Le niveau un couvre un écart mineur sans changement : courrier plus abondant, objet déplacé par un courant d’air, voyant différent mais sans autre signe. La personne photographie si nécessaire, vous informe et ne modifie rien. Le niveau deux concerne un problème qui exige votre décision ou celle d’un contact prévu : livraison inattendue, petite trace d’eau, fenêtre qui ne se referme pas comme lors du test. Elle s’arrête, sécurise uniquement ce qui était convenu et contacte la personne désignée.

Le niveau trois correspond à un indice immédiat qui rend l’entrée ou la poursuite de la visite inadaptée : porte manifestement forcée, fumée visible, eau abondante ou autre situation évidente. La consigne n’est pas d’enquêter. Elle consiste à rester à distance et à suivre les coordonnées locales préparées pour ce type de situation.

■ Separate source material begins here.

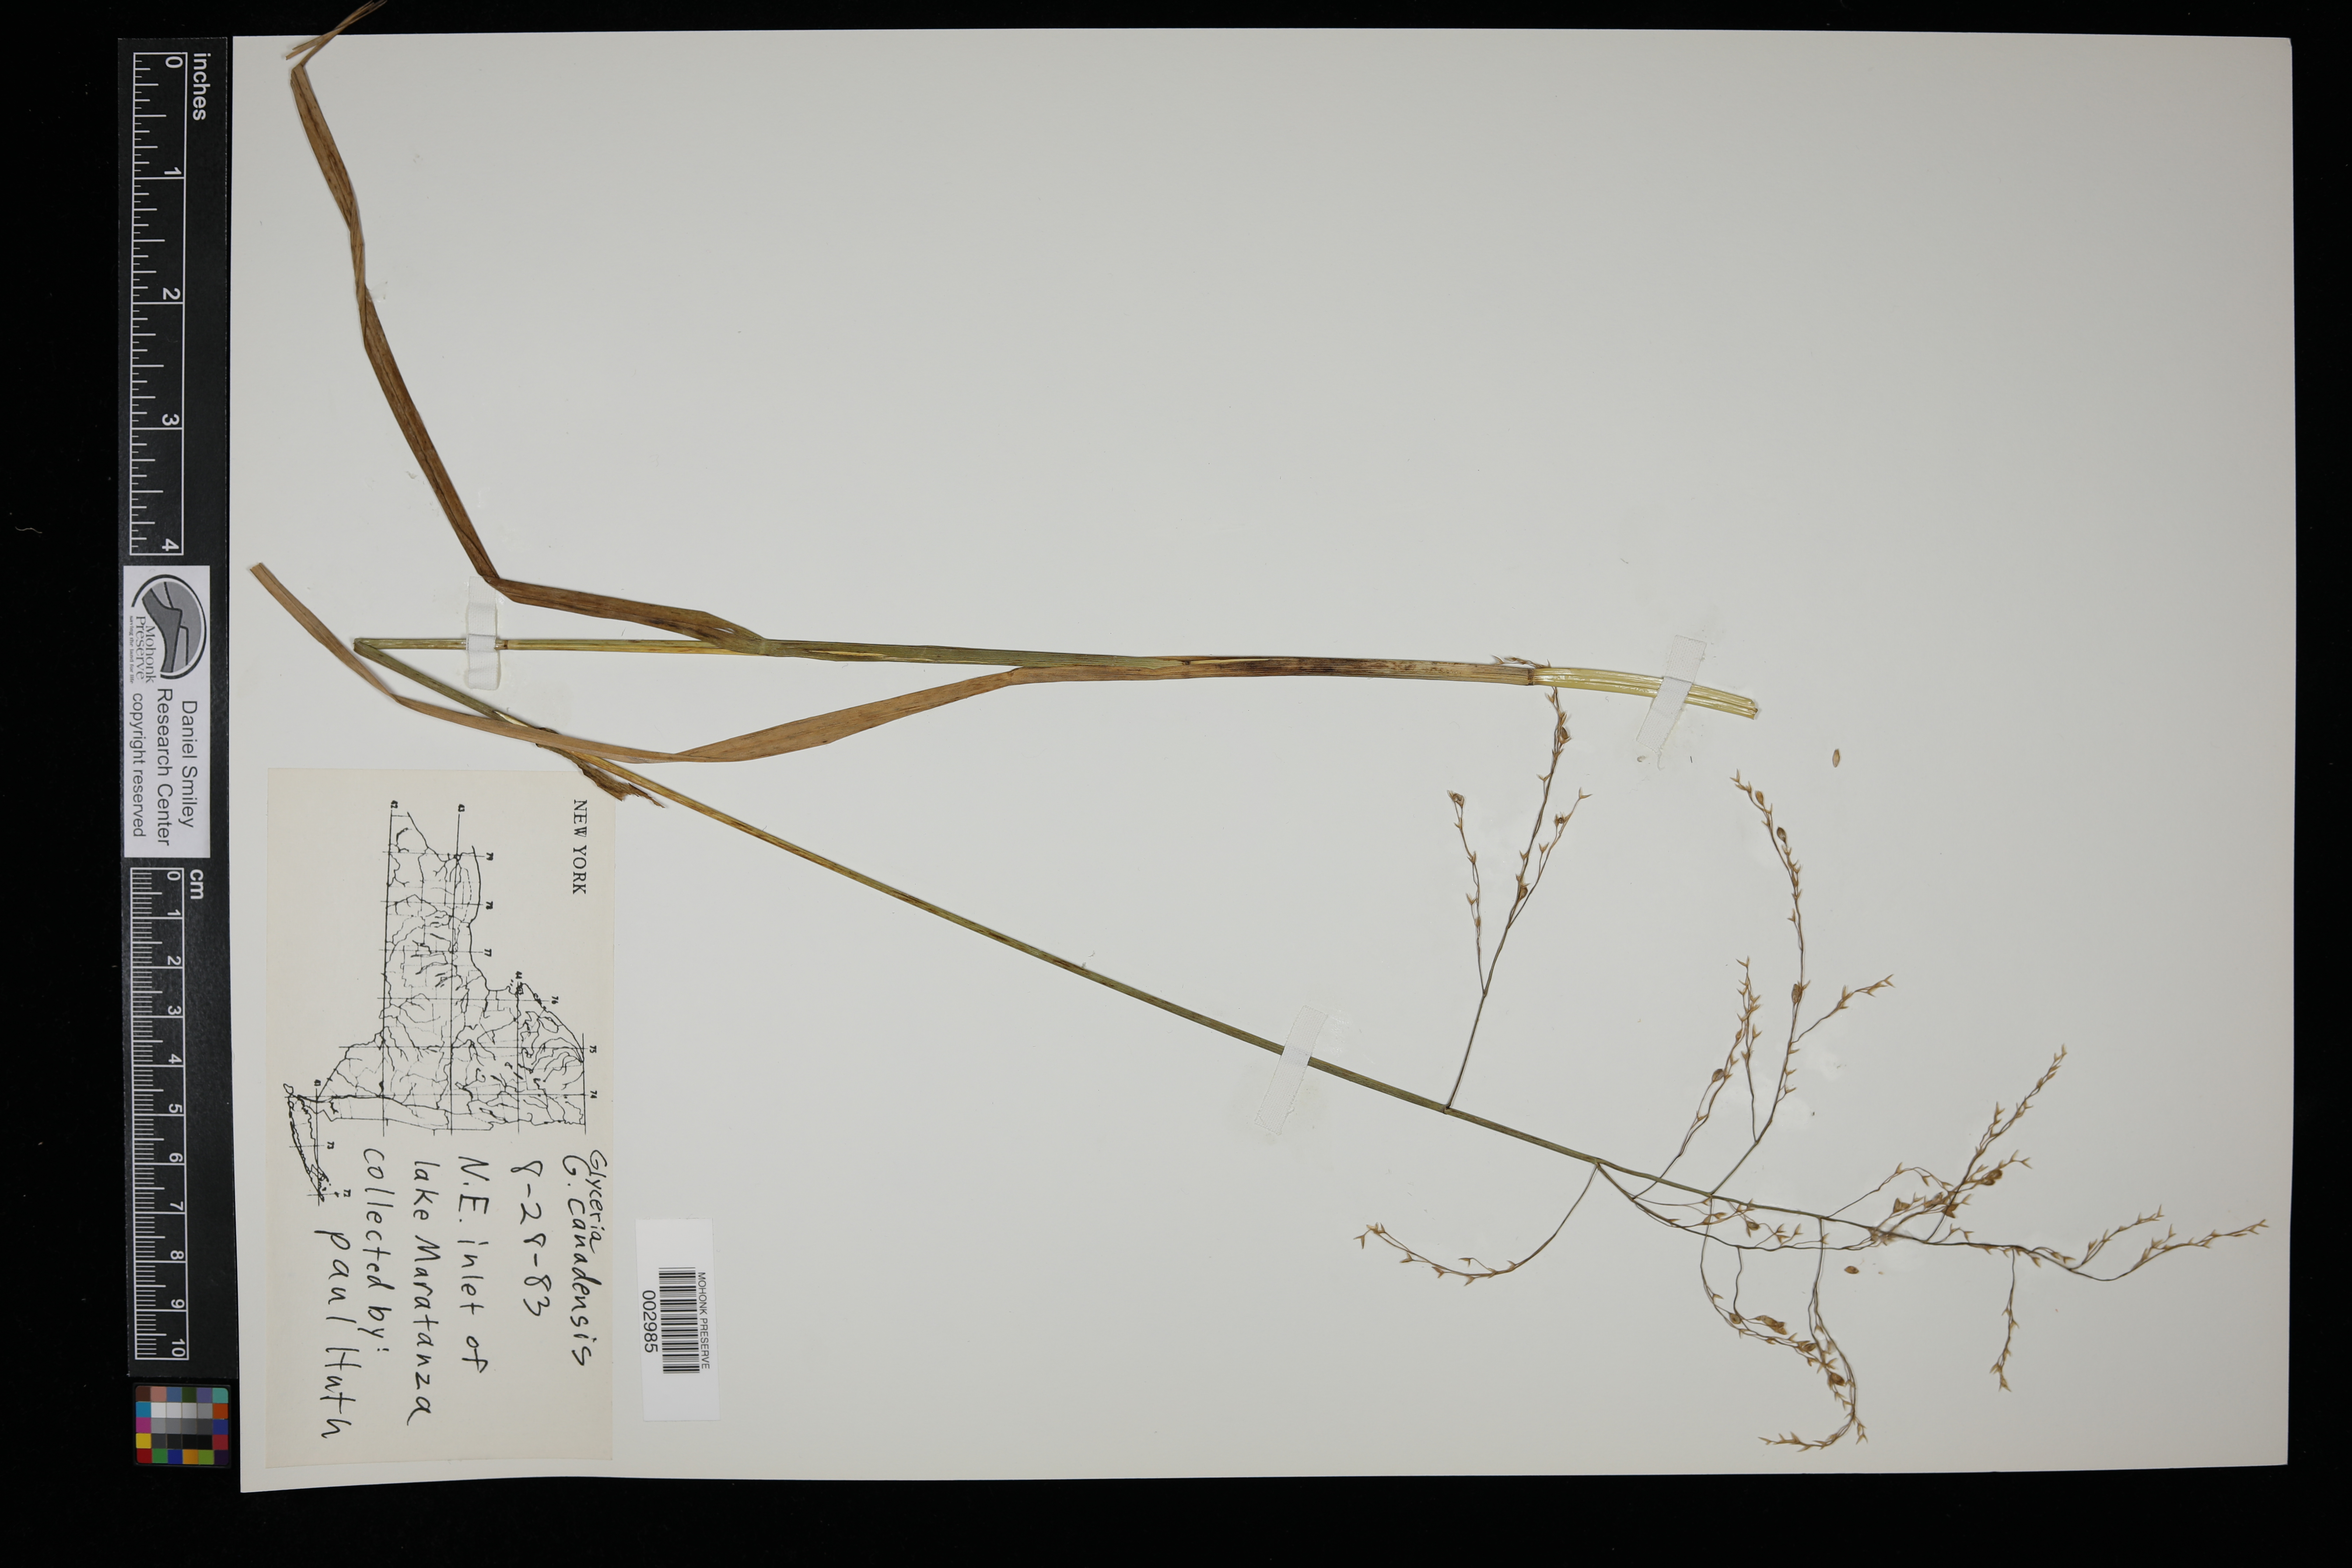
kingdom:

Écrivez ces niveaux avec vos contacts réels avant le départ. Les recommandations de Police Scotland indiquent, en cas de signe d’effraction, de ne pas entrer ; conservez toujours la formulation et les numéros correspondant au lieu du logement.

Section 5

Fermer l’accord dès le retour

À votre retour, prévenez la personne avant de reprendre l’accès au logement. Récupérez la clé, désactivez l’accès temporaire selon la notice de votre appareil et vérifiez que les codes ou invitations partagés pour cette période ne restent pas actifs. Confirmez aussi la fin d’une éventuelle consigne de courrier. Le service USPS Hold Mail, par exemple, possède des critères, durées et modalités propres aux adresses éligibles aux États-Unis ; il sert ici à rappeler qu’un service postal doit être clos selon ses règles locales, non comme une procédure universelle.

Terminez par un retour de dix minutes. Quels points étaient réellement utiles ? Quelle consigne était ambiguë ? Quel contact manquait ? Supprimez de la fiche les informations devenues inutiles et conservez seulement une version propre pour la prochaine absence. Remerciez la personne pour la mission effectivement convenue, sans transformer son aide en disponibilité permanente. Un bon dispositif se reconnaît à sa fin nette : le logement revient à son fonctionnement habituel, les accès sont révoqués et chacun sait que l’accord temporaire est terminé.

Questions associées

Questions fréquentes

À quelle fréquence faut-il demander une visite ?

Il n’existe pas de fréquence universelle. Décidez selon la durée, le logement, le courrier, les équipements et la disponibilité réelle de la personne, puis inscrivez des dates précises dans l’accord.

Faut-il donner toutes les clés et tous les codes ?

Non. Donnez seulement l’accès nécessaire au parcours convenu, notez qui le détient et prévoyez sa restitution ou sa désactivation au retour.

La personne doit-elle réparer un problème découvert ?

Non. Elle décrit l’écart observable et contacte la personne prévue. Toute intervention reste hors mission sauf action très simple, explicitement convenue et adaptée à ses capacités.